##### Quoted passage #####

Saturday, February 27, 2010

Creative Destruction and Silicon Valley

Silicon Valley.  According to a recent report, the region, the center of the global technology industry, lost 90,000 jobs from the second quarter of 2008 to the second quarter of 2009. Unemployment is higher than national levels and the worst in the region since 2005, when technology companies were still recovering from the dot-com implosion.  Does this spell the beginning of the end for Silicon Valley?

Industrial clusters are capable of generating self-sustaining economic growth because they are essentially interdependent beehives of economic activity where ideas, infrastructure, and technology are being continuously shared, challenged, and serendipitously recombined to yield entirely new strains of industrial DNA in the form of breakthrough products, processes and services.  To continue with the biological metaphor, it is the network of interconnections among them that transforms a cluster of firms into a “super-organism” that functions as an economic dynamo that is greater than the sum of its parts, throbbing with ideas and resilient to economic vicissitudes.

Silicon Valley is an example of such a high-performance industrial cluster.  Other examples are Research Triangle in North Carolina, Route 128 in Boston, and Fairfax County in northern Virginia.  These clusters are an agglomeration of firms in related products.  These firms have knowledge and technology spillovers between each other and benefit from shared fixed costs of infrastructure and R&D, which translate into economies of scale and scope. 

Once the density of these interactions and synergies between firms cross a threshold, a self-reinforcing feedback cycle is ignited, and an industrial cluster continually attracts more firms, talent, and capital.  Since there is a “threshold effect” before the self-reinforcing virtuous cycle takes off, and this threshold is hard to quantify or pin down, such clusters are fiendishly difficult to replicate by design.

One could argue that Silicon Valley has been a victim of its own success.  Because it has been extremely successful in creating products that have become so useful and popular that they have become standardized, it is now possible to outsource these products to other parts of the world, such as India, China, Israel and Estonia.  We could say that current downturn in the Valley is in large part the result of the relentless pursuit of greater efficiencies and lower costs, a process that was already underway but has been amplified by the recession.

There is reason to expect that Silicon Valley will rebound.  Studies of cities and regions that have gone through waves of creative destruction but have reinvented themselves (Chicago, Boston, New York, London) indicate that a key ingredient to economic resilience is large and deep pools of human capital (skills, education, talent, experience).  Cities with high levels of human capital have emerged from downturns in new incarnations with new products and clusters (software to biotech for example in Boston).  High levels of human capital lead to flexibility and the capability to take advantage of whatever current opportunities are.  To use another biological metaphor, human capital is like a stem cell which can adapt and morph into new products and knowledge.

##### Entries supplied #####

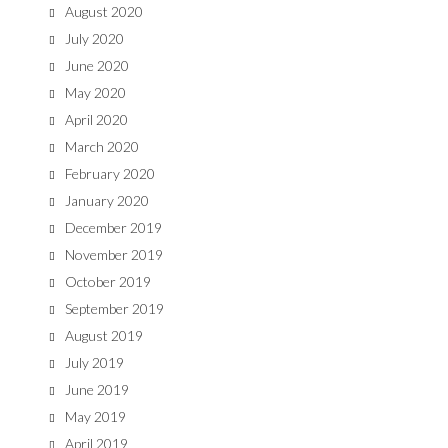
August 2020
July 2020
June 2020
May 2020
April 2020
March 2020
February 2020
January 2020
December 2019
November 2019
October 2019
September 2019
August 2019
July 2019
June 2019
May 2019
April 2019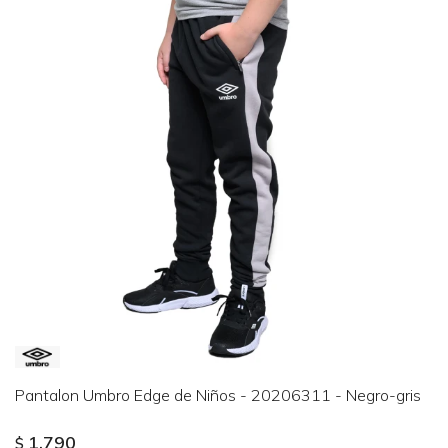
Pantalon Umbro Edge de Niños - 20206311 - Negro-gris
1.790
$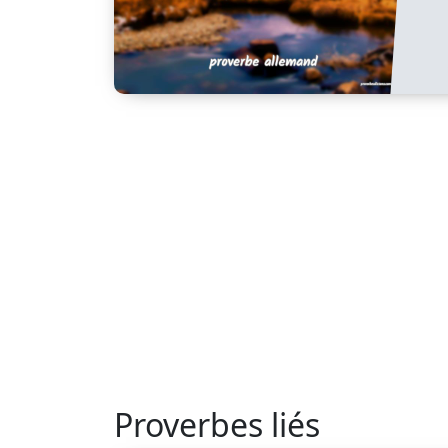
Proverbes liés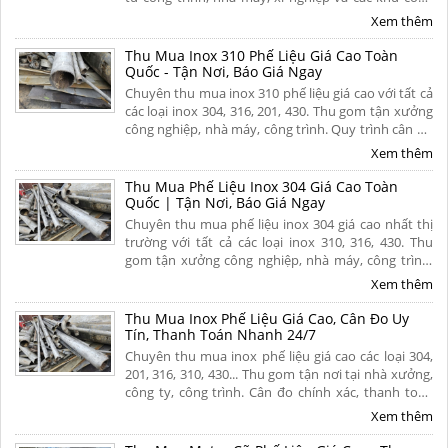
nghiệp trên khắp mọi miền tổ quốc. Thu mua tận
Xem thêm
nơi, thanh toán nhanh. Liên hệ ngay.
Thu Mua Inox 310 Phế Liệu Giá Cao Toàn
Quốc - Tận Nơi, Báo Giá Ngay
Chuyên thu mua inox 310 phế liệu giá cao với tất cả
các loại inox 304, 316, 201, 430. Thu gom tận xưởng
công nghiệp, nhà máy, công trình. Quy trình cân đo
uy tín, thanh toán nhanh. Hoa hồng cao. Liên hệ
Xem thêm
ngay để nhận báo giá hôm nay!
Thu Mua Phế Liệu Inox 304 Giá Cao Toàn
Quốc | Tận Nơi, Báo Giá Ngay
Chuyên thu mua phế liệu inox 304 giá cao nhất thị
trường với tất cả các loại inox 310, 316, 430. Thu
gom tận xưởng công nghiệp, nhà máy, công trình.
Quy trình cân đo uy tín, thanh toán nhanh. Hoa
Xem thêm
hồng cao. Liên hệ ngay để nhận báo giá hôm nay!
Thu Mua Inox Phế Liệu Giá Cao, Cân Đo Uy
Tín, Thanh Toán Nhanh 24/7
Chuyên thu mua inox phế liệu giá cao các loại 304,
201, 316, 310, 430... Thu gom tận nơi tại nhà xưởng,
công ty, công trình. Cân đo chính xác, thanh toán
liền tay 1 lần, chiết khấu hoa hồng cao cho người
Xem thêm
giới thiệu. Liên hệ ngay.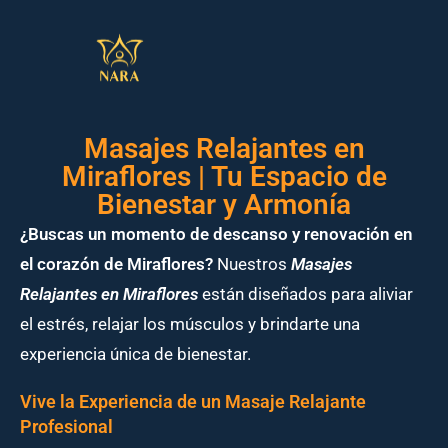
Masajes Relajantes en
Miraflores | Tu Espacio de
Bienestar y Armonía
¿Buscas un momento de descanso y renovación en
el corazón de Miraflores?
Nuestros
Masajes
Relajantes en Miraflores
están diseñados para aliviar
el estrés, relajar los músculos y brindarte una
experiencia única de bienestar.
Vive la Experiencia de un Masaje Relajante
Profesional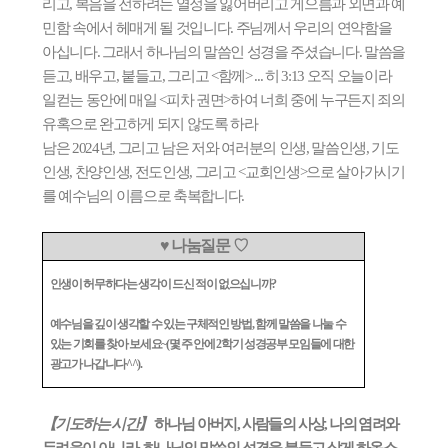
리고
,
복음을 전하려는 열정을 잃어버리고 게으름과 외면과 예
민함 속에서 헤매게 될 것입니다
.
주님께서 우리의 연약함을
아십니다
.
그래서 하나님의 말씀인 성경을 주셨습니다
.
말씀을
듣고
,
배우고
,
붙들고
,
그리고
<
함께
> ...
히
3:13
오직 오늘이라
일컫는 동안에 매일
<
피차 권면
>
하여 너희 중에 누구든지 죄의
유혹으로 완고하게 되지 않도록 하라
남은
2024
년
,
그리고 남은 저와 여러분의 인생
,
말씀인생
,
기도
인생
,
찬양인생
,
전도인생
,
그리고
<
교회인생
>
으로 살아가시기
를 예수님의 이름으로 축복합니다
.
♥
나눔질문
♡
인생이 허무하다는 생각이 드신 적이 없으십니까
?
예수님을 깊이 생각할 수 있는 구체적인 방법
,
함께 말씀을 나눌 수
있는 기회를 찾아 보세요
~(
몇 주 안에
2
학기 성경공부 모임들에 대한
광고가 나갑니다
^^).
【
기도하는 시간
】
하나님 아버지
,
사람들의 사상
,
나의 염려와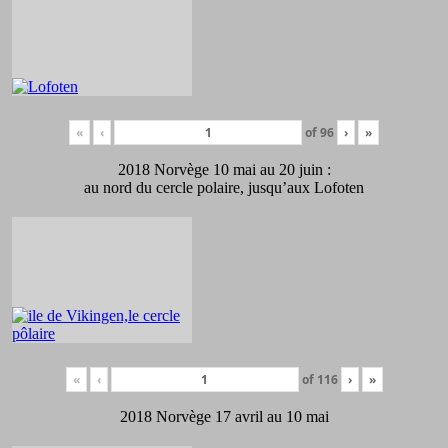
«
‹
of
96
›
»
2018 Norvège 10 mai au 20 juin :
au nord du cercle polaire, jusqu’aux Lofoten
«
‹
of
116
›
»
2018 Norvège 17 avril au 10 mai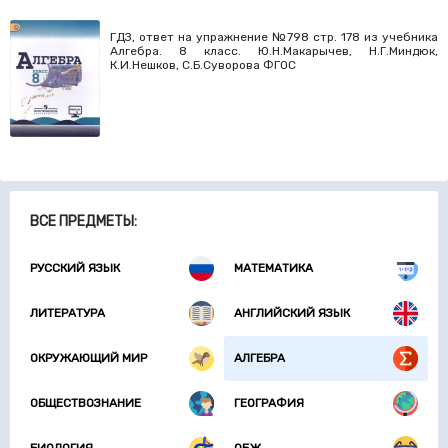
ГДЗ, ответ на упражнение №798 стр. 178 из учебника
Алгебра. 8 класс. Ю.Н.Макарычев, Н.Г.Миндюк,
К.И.Нешков, С.Б.Суворова ФГОС
ВСЕ ПРЕДМЕТЫ:
РУССКИЙ ЯЗЫК
МАТЕМАТИКА
ЛИТЕРАТУРА
АНГЛИЙСКИЙ ЯЗЫК
ОКРУЖАЮЩИЙ МИР
АЛГЕБРА
ОБЩЕСТВОЗНАНИЕ
ГЕОГРАФИЯ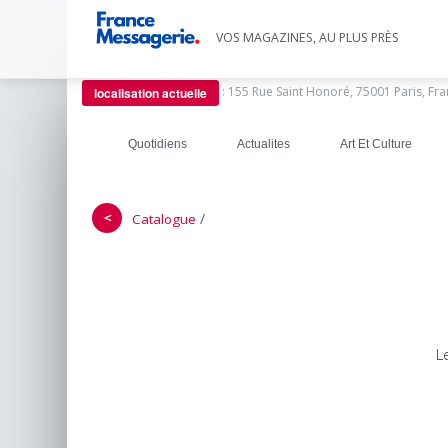
VOS MAGAZINES, AU PLUS PRÈS
:
155 Rue Saint Honoré, 75001 Paris, Fr
localisation actuelle
Quotidiens
Actualites
Art Et Culture
＜
/
Catalogue
L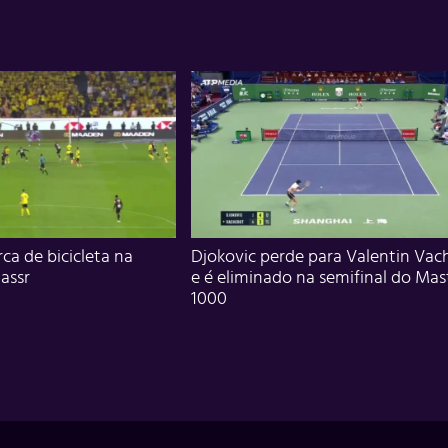
ca de bicicleta na
Djokovic perde para Valentin Vac
assr
e é eliminado na semifinal do Mas
1000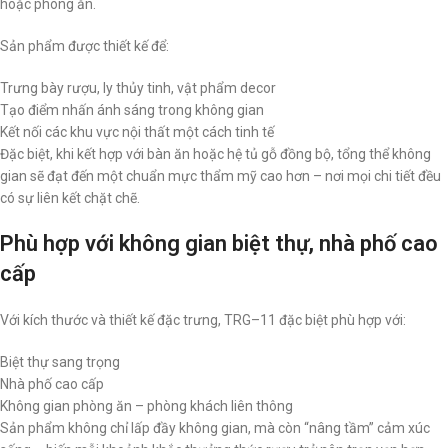
hoặc phòng ăn.
Sản phẩm được thiết kế để:
Trưng bày rượu, ly thủy tinh, vật phẩm decor
Tạo điểm nhấn ánh sáng trong không gian
Kết nối các khu vực nội thất một cách tinh tế
Đặc biệt, khi kết hợp với bàn ăn hoặc hệ tủ gỗ đồng bộ, tổng thể không
gian sẽ đạt đến một chuẩn mực thẩm mỹ cao hơn – nơi mọi chi tiết đều
có sự liên kết chặt chẽ.
Phù hợp với không gian biệt thự, nhà phố cao
cấp
Với kích thước và thiết kế đặc trưng, TRG–11 đặc biệt phù hợp với:
Biệt thự sang trọng
Nhà phố cao cấp
Không gian phòng ăn – phòng khách liên thông
Sản phẩm không chỉ lấp đầy không gian, mà còn “nâng tầm” cảm xúc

#####

** Goal of the exercise **
Copy the part of the Silicon Valley text that opens with the words containing "Industrial clusters are" and closes with "to economic vicissitudes.".

** Problem solution **
Industrial clusters are capable of generating self-sustaining economic growth because they are essentially interdependent beehives of economic activity where ideas, infrastructure, and technology are being continuously shared, challenged, and serendipitously recombined to yield entirely new strains of industrial DNA in the form of breakthrough products, processes and services.  To continue with the biological metaphor, it is the network of interconnections among them that transforms a cluster of firms into a “super-organism” that functions as an economic dynamo that is greater than the sum of its parts, throbbing with ideas and resilient to economic vicissitudes.